++++ Page

The judgment of the circuit court is reversed, and the cause is remanded to that court, with direction to enter a judgment in favor of the defendant below non obstante veredicto.

FAY v. MASON et al.

(Circuit Court of Appeals, Second Circuit. December 16, 1903.)

No. 44.

1. PATENTS-INFRINGEMENT-IRONING MACHINES.

The Fay reissued patent, No. 11,664 (original No. 560,816), for machines for ironing the edges of collars and cuffs, and No. 678,949, to the same inventor, for improvements thereon, construed, and held not infringed by the machine of the Rickey patent, No. 660,277; the ironing heads of the Fay patents being circular heads, which revolve, having no equivalent in the Rickey device, which has swinging heads, with fixed eccentric

axes.

2. SAME-SUIT FOR INFRINGEMENT-EXPERT TESTIMONY.

Where difficult questions of form of operation and equivalency of function between the parts of a patented machine and one alleged to infringe are involved in a suit for infringement, the complainant should give the court the benefit of expert testimony on such questions.

Appeal from the Circuit Court of the United States for the Western District of New York.

This cause comes here by appeal from a decree sustaining the validity, and ordering an injunction against infringement, of complainant's reissued patent No. 11,664, dated May 17, 1898, and patent No. 678,949, dated July 23, 1901, for machines for ironing edges of collars and cuffs.

For opinion below, see 120 Fed. 506.

A. Parker Smith, for appellants.
J. W. Ellis, for appellee.

Before LACOMBE and TOWNSEND, Circuit Judges.

TOWNSEND, Circuit Judge. The record fails to show that, prior to the alleged inventions of the patents in suit, any machine had been constructed which would smooth the rough edges of collars and cuffs. The complainant testified that, as a result of some months of inquiry and investigation throughout the United States, he "became satisfied that there was no such machine or device used; that laundrymen did not make any effort at all to get rid of said wire edge or saw edge upon collars and cuffs." He constructed such a machine. It was operative and commercially successful, and its construction is covered by the patents in suit.

Counsel for complainant accurately states the issue herein, namely, the question as to the pioneer character of the Fay invention. If the patent is not a basic one, the charge of infringement cannot be sustained.

++++++++
++++ Records supplied

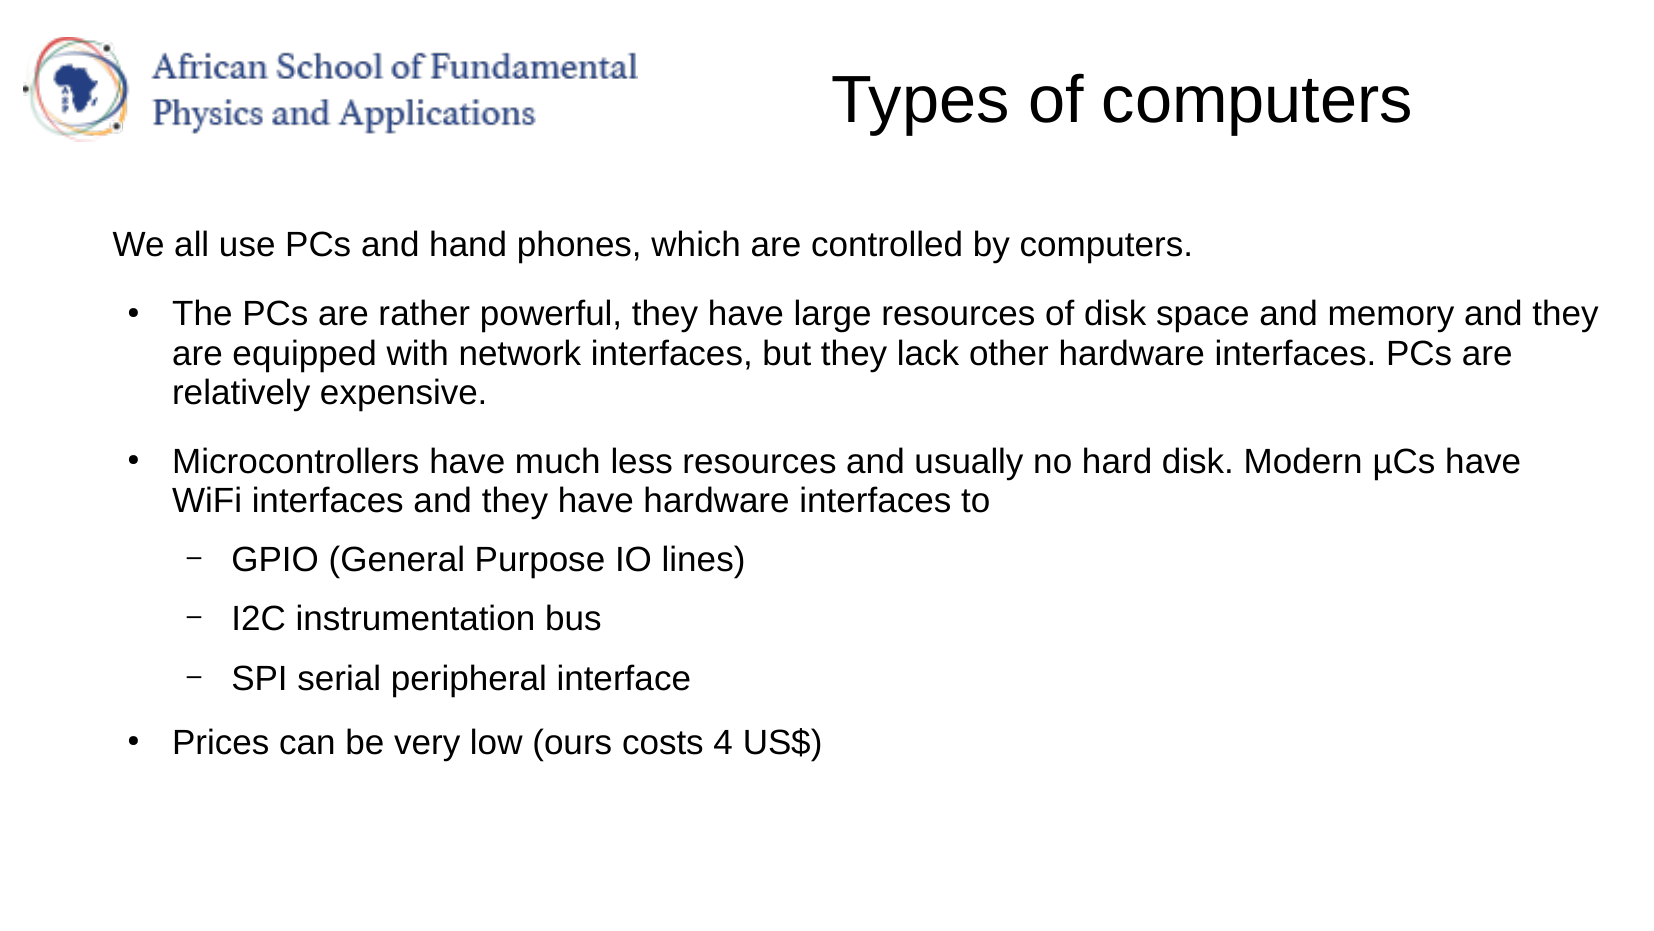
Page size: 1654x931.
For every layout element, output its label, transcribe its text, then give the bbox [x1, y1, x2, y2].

picture [23, 37, 635, 142]
list We all use PCs and hand phones, which are controlled by computers. The PCs are rather powerful, they have large resources of disk space and memory and they are equipped with network interfaces, but they lack other hardware interfaces. PCs are relatively expensive. Microcontrollers have much less resources and usually no hard disk. Modern µCs have WiFi interfaces and they have hardware interfaces to GPIO (General Purpose IO lines) I2C instrumentation bus SPI serial peripheral interface Prices can be very low (ours costs 4 US$) [112, 225, 1601, 765]
title Types of computers [635, 21, 1610, 177]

++++++++

* _Exercises to complete_:
1 > In the court opinion, on what date did the Circuit Court of Appeals for the Second Circuit decide Fay v. Mason?
2 > List every patent number that appears in the court opinion.
3 > Set down the passage of the court opinion from "TOWNSEND, Circuit Judge." up to and including "cannot be sustained.".

* _Solutions to the tasks_:
1 > December 16, 1903.

2 > 11,664; 560,816; 678,949; 660,277

3 >
TOWNSEND, Circuit Judge. The record fails to show that, prior to the alleged inventions of the patents in suit, any machine had been constructed which would smooth the rough edges of collars and cuffs. The complainant testified that, as a result of some months of inquiry and investigation throughout the United States, he "became satisfied that there was no such machine or device used; that laundrymen did not make any effort at all to get rid of said wire edge or saw edge upon collars and cuffs." He constructed such a machine. It was operative and commercially successful, and its construction is covered by the patents in suit.

Counsel for complainant accurately states the issue herein, namely, the question as to the pioneer character of the Fay invention. If the patent is not a basic one, the charge of infringement cannot be sustained.